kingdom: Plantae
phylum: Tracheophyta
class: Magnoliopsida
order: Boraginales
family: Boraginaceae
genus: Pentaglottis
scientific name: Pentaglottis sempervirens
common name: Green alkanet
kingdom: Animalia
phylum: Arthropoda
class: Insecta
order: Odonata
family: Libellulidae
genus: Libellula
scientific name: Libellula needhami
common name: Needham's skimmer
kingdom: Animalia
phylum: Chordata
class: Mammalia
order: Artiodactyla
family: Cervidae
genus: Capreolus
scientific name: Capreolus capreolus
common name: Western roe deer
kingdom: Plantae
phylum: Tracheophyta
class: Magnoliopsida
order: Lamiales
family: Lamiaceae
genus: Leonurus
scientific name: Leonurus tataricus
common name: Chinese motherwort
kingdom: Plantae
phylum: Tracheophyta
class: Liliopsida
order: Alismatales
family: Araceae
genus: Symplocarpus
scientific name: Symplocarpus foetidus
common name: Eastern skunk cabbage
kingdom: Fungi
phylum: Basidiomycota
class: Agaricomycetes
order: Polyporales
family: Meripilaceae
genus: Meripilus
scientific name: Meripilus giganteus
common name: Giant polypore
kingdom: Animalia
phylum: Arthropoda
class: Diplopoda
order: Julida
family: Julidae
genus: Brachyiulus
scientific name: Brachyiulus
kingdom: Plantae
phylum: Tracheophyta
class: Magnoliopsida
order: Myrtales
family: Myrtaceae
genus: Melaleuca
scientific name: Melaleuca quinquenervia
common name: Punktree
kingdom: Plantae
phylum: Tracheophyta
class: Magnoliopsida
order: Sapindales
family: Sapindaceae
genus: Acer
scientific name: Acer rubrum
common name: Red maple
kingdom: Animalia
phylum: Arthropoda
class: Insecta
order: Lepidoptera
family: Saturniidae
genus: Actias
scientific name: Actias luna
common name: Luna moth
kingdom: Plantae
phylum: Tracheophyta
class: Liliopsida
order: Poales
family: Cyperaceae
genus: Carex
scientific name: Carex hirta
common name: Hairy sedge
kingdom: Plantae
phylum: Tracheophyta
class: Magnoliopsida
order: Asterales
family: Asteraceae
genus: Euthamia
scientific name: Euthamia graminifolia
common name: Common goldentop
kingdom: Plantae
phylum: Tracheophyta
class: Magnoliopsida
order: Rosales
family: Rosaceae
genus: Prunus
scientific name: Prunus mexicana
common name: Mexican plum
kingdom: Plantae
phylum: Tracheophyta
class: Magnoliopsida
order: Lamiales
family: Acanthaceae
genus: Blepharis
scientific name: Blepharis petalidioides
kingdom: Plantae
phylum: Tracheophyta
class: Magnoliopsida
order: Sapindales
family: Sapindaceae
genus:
━━━━━━
Print every one of the lines above without changing any character.

kingdom: Plantae
phylum: Tracheophyta
class: Magnoliopsida
order: Boraginales
family: Boraginaceae
genus: Pentaglottis
scientific name: Pentaglottis sempervirens
common name: Green alkanet
kingdom: Animalia
phylum: Arthropoda
class: Insecta
order: Odonata
family: Libellulidae
genus: Libellula
scientific name: Libellula needhami
common name: Needham's skimmer
kingdom: Animalia
phylum: Chordata
class: Mammalia
order: Artiodactyla
family: Cervidae
genus: Capreolus
scientific name: Capreolus capreolus
common name: Western roe deer
kingdom: Plantae
phylum: Tracheophyta
class: Magnoliopsida
order: Lamiales
family: Lamiaceae
genus: Leonurus
scientific name: Leonurus tataricus
common name: Chinese motherwort
kingdom: Plantae
phylum: Tracheophyta
class: Liliopsida
order: Alismatales
family: Araceae
genus: Symplocarpus
scientific name: Symplocarpus foetidus
common name: Eastern skunk cabbage
kingdom: Fungi
phylum: Basidiomycota
class: Agaricomycetes
order: Polyporales
family: Meripilaceae
genus: Meripilus
scientific name: Meripilus giganteus
common name: Giant polypore
kingdom: Animalia
phylum: Arthropoda
class: Diplopoda
order: Julida
family: Julidae
genus: Brachyiulus
scientific name: Brachyiulus
kingdom: Plantae
phylum: Tracheophyta
class: Magnoliopsida
order: Myrtales
family: Myrtaceae
genus: Melaleuca
scientific name: Melaleuca quinquenervia
common name: Punktree
kingdom: Plantae
phylum: Tracheophyta
class: Magnoliopsida
order: Sapindales
family: Sapindaceae
genus: Acer
scientific name: Acer rubrum
common name: Red maple
kingdom: Animalia
phylum: Arthropoda
class: Insecta
order: Lepidoptera
family: Saturniidae
genus: Actias
scientific name: Actias luna
common name: Luna moth
kingdom: Plantae
phylum: Tracheophyta
class: Liliopsida
order: Poales
family: Cyperaceae
genus: Carex
scientific name: Carex hirta
common name: Hairy sedge
kingdom: Plantae
phylum: Tracheophyta
class: Magnoliopsida
order: Asterales
family: Asteraceae
genus: Euthamia
scientific name: Euthamia graminifolia
common name: Common goldentop
kingdom: Plantae
phylum: Tracheophyta
class: Magnoliopsida
order: Rosales
family: Rosaceae
genus: Prunus
scientific name: Prunus mexicana
common name: Mexican plum
kingdom: Plantae
phylum: Tracheophyta
class: Magnoliopsida
order: Lamiales
family: Acanthaceae
genus: Blepharis
scientific name: Blepharis petalidioides
kingdom: Plantae
phylum: Tracheophyta
class: Magnoliopsida
order: Sapindales
family: Sapindaceae
genus:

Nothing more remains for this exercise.